Sight & Sound is an ongoing study of visual representations of music lyrics.
Bon Iver’s “Holocene” is one of those songs I didn’t think was possible. I’d already been thoroughly blown-away by Justin Vernon’s work on his album For Emma, Forever Ago, so, naturally, I assumed that he’d reached the pinnacle of his musical mastery on his first full-length album and that would be the end of that.
It hurts to think I’d seriously lost that much faith in someone who was clearly wiser than the sum of his work thus far.
My brother burned me a copy of his second album (Bon Iver, Bon Iver) a few weeks after it was released. I had just graduated college and was grappling with the emotional baggage I brought with me when I moved back to my hometown and starting working at a prestigious art camp (one that I was never prestigious enough to attend as a camper), uncertain about so many things in my life. My future was entirely undefined; I felt like I was drifting through a fog where opportunities were just beyond my vision, lurking somewhere nearby but with no tangible form that I could grasp.
The workday at the camp were short so I had a lot of time to run around the campus, take long walks in the woods, re-read all the Harry Potter books, and converse with other summer employees who seemed just as unguided, yet somehow less bothered by the weight of what happened when August ended. My boyfriend lived nearby, but I spent every night alone in my linoleum-floored dorm room, staring up at the bottom of the empty bunk above me, listening to the buzz of cicadas, a distant French horn practice session, and camper chatter outside my window as the long summer days faded into night.
It was the closest I’ve come to living alone–no roommates, no family, no boyfriend–and as someone who thrives off social interaction, it was a major adjustment for me to spend so much time by myself, with only myself. I did a lot of thinking and self-exploration, trying to listen to what my heart wanted, desperately pushing aside feelings of inadequacy and the fear of where I would be in the next year (or the next ten years). Perhaps this is what happens to all children who are loved and supported their whole life; perhaps this is not wholly unique to me. But during that summer, I felt isolated by my inability to understand what I really wanted now that I had the chance to do whatever I wanted.
It is a terrible thing to be alive for 21 years and still not know who you are.
“Holocene,” to me, is the epitome of the self-injected poison of personal inadequacy, a feeling of utter insignificance in the scheme of a whole big world. It’s the sudden realization that I am a microscopic speck in a universe expanding with every breath. And, yet, I am still as significant as I choose to be in the time and space granted to me in each of those breaths.
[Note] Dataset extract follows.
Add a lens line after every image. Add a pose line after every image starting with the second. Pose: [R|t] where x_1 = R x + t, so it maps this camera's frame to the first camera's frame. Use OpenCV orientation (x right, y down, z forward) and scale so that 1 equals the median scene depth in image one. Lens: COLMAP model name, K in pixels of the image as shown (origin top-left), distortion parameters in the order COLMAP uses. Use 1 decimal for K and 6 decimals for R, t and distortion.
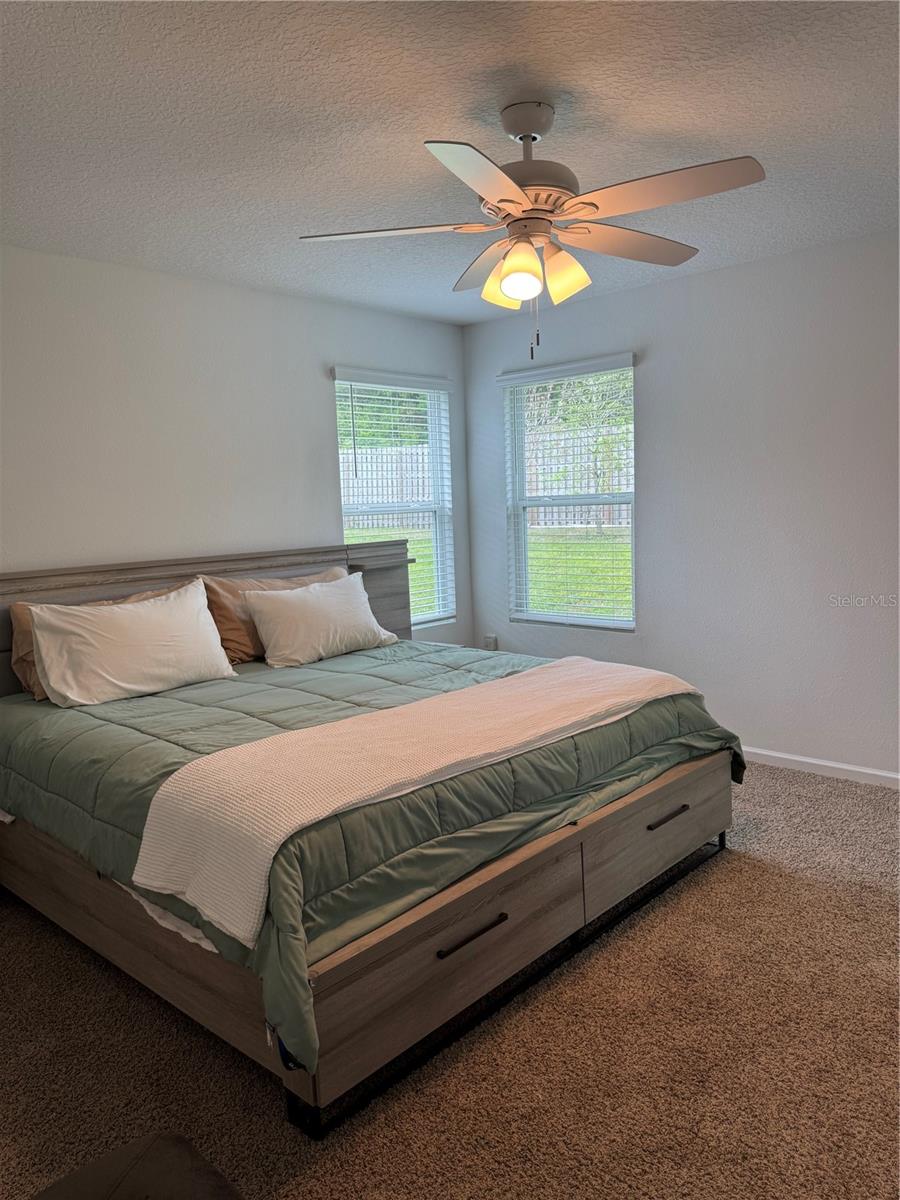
lens RADIAL K [[819.1, 0, 450.0], [0, 819.1, 600.0], [0, 0, 1]] dist [0.168667, -0.335473]
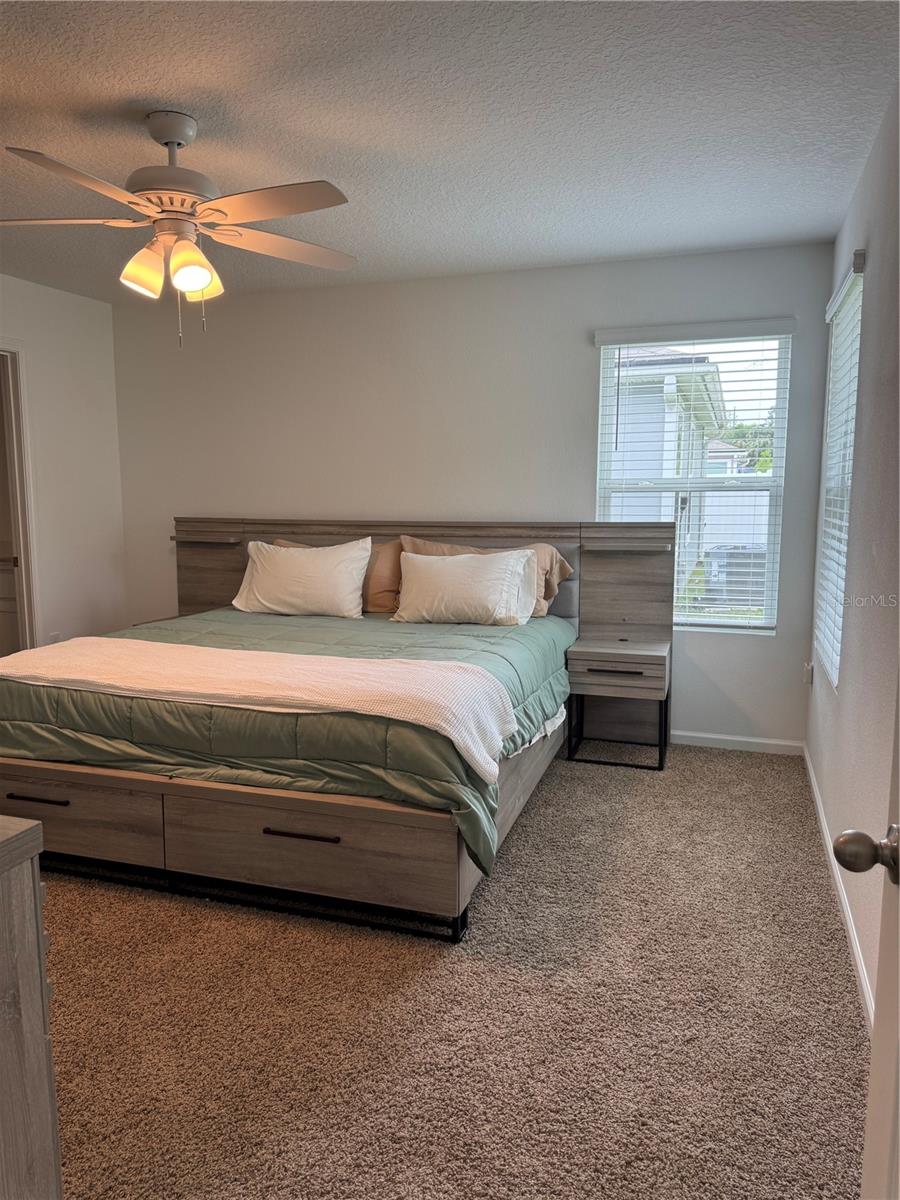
lens RADIAL K [[819.1, 0, 450.0], [0, 819.1, 600.0], [0, 0, 1]] dist [0.168667, -0.335473]
pose [[0.429145, 0.157994, -0.889310, 1.158965], [-0.121907, 0.985705, 0.116291, -0.122324], [0.894971, 0.058508, 0.442271, 0.775507]]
It’s a philosophical push-pull that consumes me if I let it.
When I decided to use this song for a Sight & Sound session, I knew it had to be in winter and it had to convey the kind of vacant loneliness I felt that summer after college.”Holocene” can pull me down into the darkest of places sometimes, but the emotional journey I take each time to climb back to the top and understand myself better is why I still love listening to this song.